** Supplied entries follows **

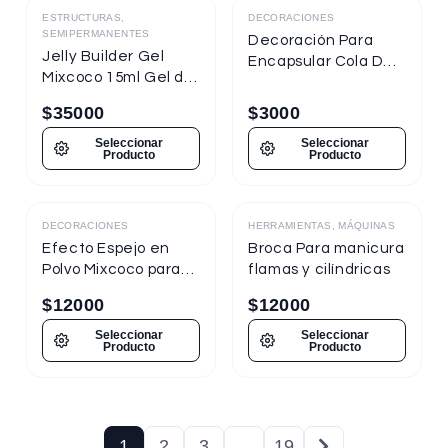
ESTRUCTURAS,
DECORACIONES
SEMIPERMANENTES
Decoración Para
Jelly Builder Gel
Encapsular Cola De
Mixcoco 15ml Gel de
Sirena Tornasol
Construcción
$
35000
$
3000
Seleccionar
Seleccionar
Producto
Producto
DECORACIONES
HERRAMIENTAS, MÁQUINAS
Destacado
Efecto Espejo en
Broca Para manicura
Polvo Mixcoco para
flamas y cilíndricas
uñas
$
12000
$
12000
Seleccionar
Seleccionar
Producto
Producto
1
2
3
…
19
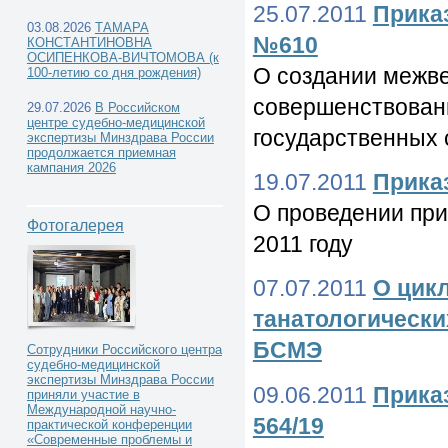
25.07.2011
Приказ
03.08.2026
ТАМАРА
№610
КОНСТАНТИНОВНА
ОСИПЕНКОВА-ВИЧТОМОВА (к
О создании межве
100-летию со дня рождения)
совершенствован
29.07.2026
В Российском
центре судебно-медицинской
государственных 
экспертизы Минздрава России
продолжается приемная
кампания 2026
19.07.2011
Приказ
О проведении при
Фотогалерея
2011 году
07.07.2011
О цик
танатологически
БСМЭ
Сотрудники Российского центра
судебно-медицинской
экспертизы Минздрава России
09.06.2011
Приказ
приняли участие в
Международной научно-
564/19
практической конференции
«Современные проблемы и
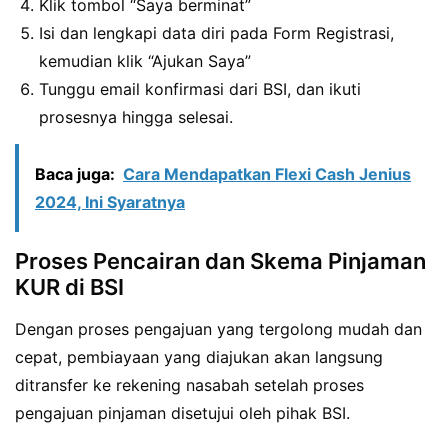
Klik tombol “Saya berminat”
Isi dan lengkapi data diri pada Form Registrasi,
kemudian klik “Ajukan Saya”
Tunggu email konfirmasi dari BSI, dan ikuti
prosesnya hingga selesai.
Baca juga:
Cara Mendapatkan Flexi Cash Jenius
2024, Ini Syaratnya
Proses Pencairan dan Skema Pinjaman
KUR di BSI
Dengan proses pengajuan yang tergolong mudah dan
cepat, pembiayaan yang diajukan akan langsung
ditransfer ke rekening nasabah setelah proses
pengajuan pinjaman disetujui oleh pihak BSI.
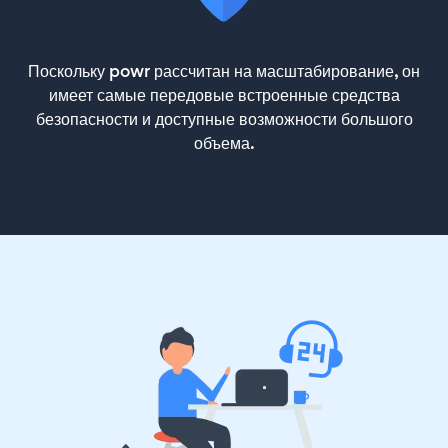
Поскольку powr рассчитан на масштабирование, он
имеет самые передовые встроенные средства
безопасности и доступные возможности большого
объема.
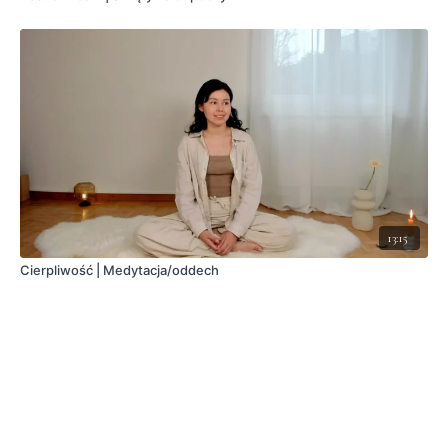
13:15
Cierpliwość | Medytacja/oddech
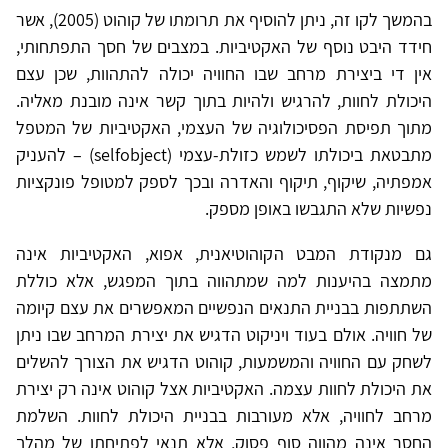
בהמשך לקו זה, ניתן להוסיף את תרומתו של קוהוט (2005), אשר
חידד היבט נוסף של האקטיביות. במצבים של חסך התפתחותי,
אין די ביצירת מרחב שבו החוויה יכולה להתהוות, שכן עצם
היכולת לחוות, להרגיש ולהיות בתוך קשר אינה מובנת מאליה.
מתוך תפיסת הפסיכולוגיה של העצמי, האקטיביות של המטפל
מתבטאת ביכולתו לשמש כזולת-עצמי (selfobject) – להעניק
אמפתיה, שיקוף, תיקוף והאדרה ובכך לספק למטופל פונקציות
נפשיות שלא התגבשו באופן מספק.
גם מנקודת המבט הקוהוטיאנית, אפוא, האקטיביות אינה
מתמצה בהיענות למה שמתהווה בתוך המפגש, אלא כוללת
השתתפות בבניית התנאים הנפשיים המאפשרים את עצם קיומה
של חוויה. אולם בעוד ויניקוט הדגיש את יצירת המרחב שבו ניתן
לשחק עם החוויה והמשמעות, קוהוט הדגיש את הצורך להשלים
את היכולת לחוות עצמה. האקטיביות אצל קוהוט אינה רק יצירת
מרחב לחוויה, אלא מעורבות בבניית היכולת לחוות. השלמת
החסר אינה מהווה סוף פסוק, אלא תנאי לפתיחתו של מהלך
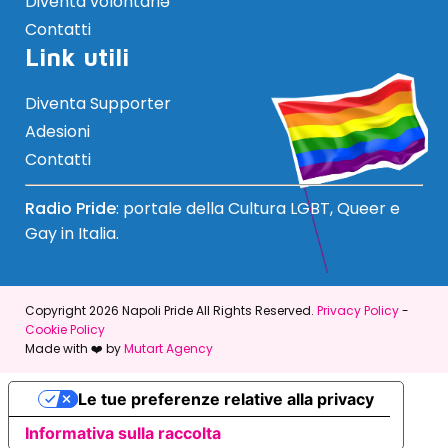
Diventa volontariə
Contatti
Link utili
Diventa Supporter
Adesioni
Contatti
Radio Pride
: portale della Cultura LGBT, Queer e
Gay in Italia.
Copyright 2026 Napoli Pride All Rights Reserved.
Privacy Policy
-
Cookie Policy
Made with ❤️ by
Mutart Agency
Le tue preferenze relative alla privacy
Informativa sulla raccolta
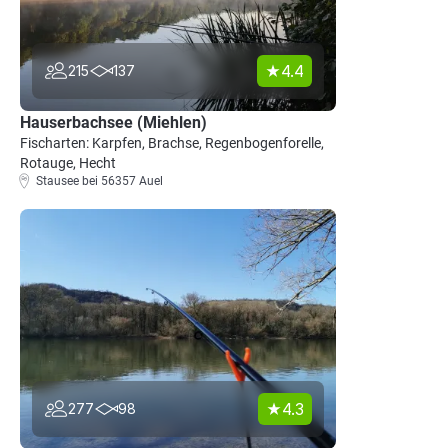
4.4
215
137
Hauserbachsee (Miehlen)
Fischarten: Karpfen, Brachse, Regenbogenforelle,
Rotauge, Hecht
Stausee bei 56357 Auel
4.3
277
98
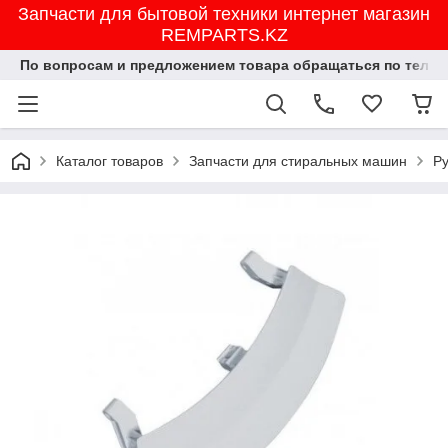
Запчасти для бытовой техники интернет магазин
REMPARTS.KZ
По вопросам и предложением товара обращаться по тел.8702
Каталог товаров
Запчасти для стиральных машин
Р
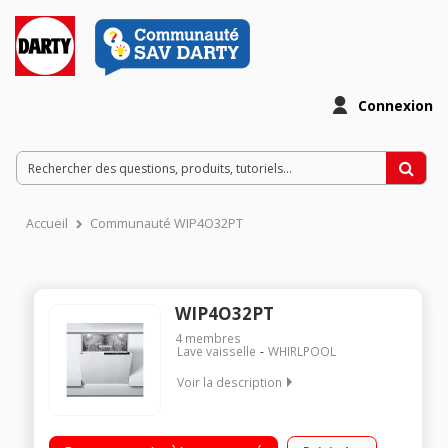
Connexion
Accueil
Communauté WIP4O32PT
WIP4O32PT
4
membres
Lave vaisselle
WHIRLPOOL
Voir la description
Classe énergétique A+++ Consommation d'eau : 2660 l / an 14
couverts - Niveau sonore : 42 dB - Prog silence 41 dB 6ème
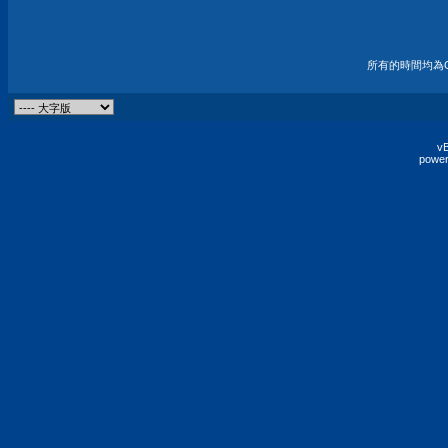
所有的時間均為G
vB
power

** End of Supplied entries **

The reply should hold only the lines from the first line of the records above through the line containing "безопасности и доступные возможности большого", copied exactly and without pictures.

ESTRUCTURAS,
DECORACIONES
SEMIPERMANENTES
Decoración Para
Jelly Builder Gel
Encapsular Cola De
Mixcoco 15ml Gel de
Sirena Tornasol
Construcción
$
35000
$
3000
Seleccionar
Seleccionar
Producto
Producto
DECORACIONES
HERRAMIENTAS, MÁQUINAS
Destacado
Efecto Espejo en
Broca Para manicura
Polvo Mixcoco para
flamas y cilíndricas
uñas
$
12000
$
12000
Seleccionar
Seleccionar
Producto
Producto
1
2
3
…
19
25.07.2011
Приказ
03.08.2026
ТАМАРА
№610
КОНСТАНТИНОВНА
ОСИПЕНКОВА-ВИЧТОМОВА (к
О создании межве
100-летию со дня рождения)
совершенствован
29.07.2026
В Российском
центре судебно-медицинской
государственных 
экспертизы Минздрава России
продолжается приемная
кампания 2026
19.07.2011
Приказ
О проведении при
Фотогалерея
2011 году
07.07.2011
О цик
танатологически
БСМЭ
Сотрудники Российского центра
судебно-медицинской
экспертизы Минздрава России
09.06.2011
Приказ
приняли участие в
Международной научно-
564/19
практической конференции
«Современные проблемы и
Klik tombol “Saya berminat”
Isi dan lengkapi data diri pada Form Registrasi,
kemudian klik “Ajukan Saya”
Tunggu email konfirmasi dari BSI, dan ikuti
prosesnya hingga selesai.
Baca juga:
Cara Mendapatkan Flexi Cash Jenius
2024, Ini Syaratnya
Proses Pencairan dan Skema Pinjaman
KUR di BSI
Dengan proses pengajuan yang tergolong mudah dan
cepat, pembiayaan yang diajukan akan langsung
ditransfer ke rekening nasabah setelah proses
pengajuan pinjaman disetujui oleh pihak BSI.
Поскольку powr рассчитан на масштабирование, он
имеет самые передовые встроенные средства
безопасности и доступные возможности большого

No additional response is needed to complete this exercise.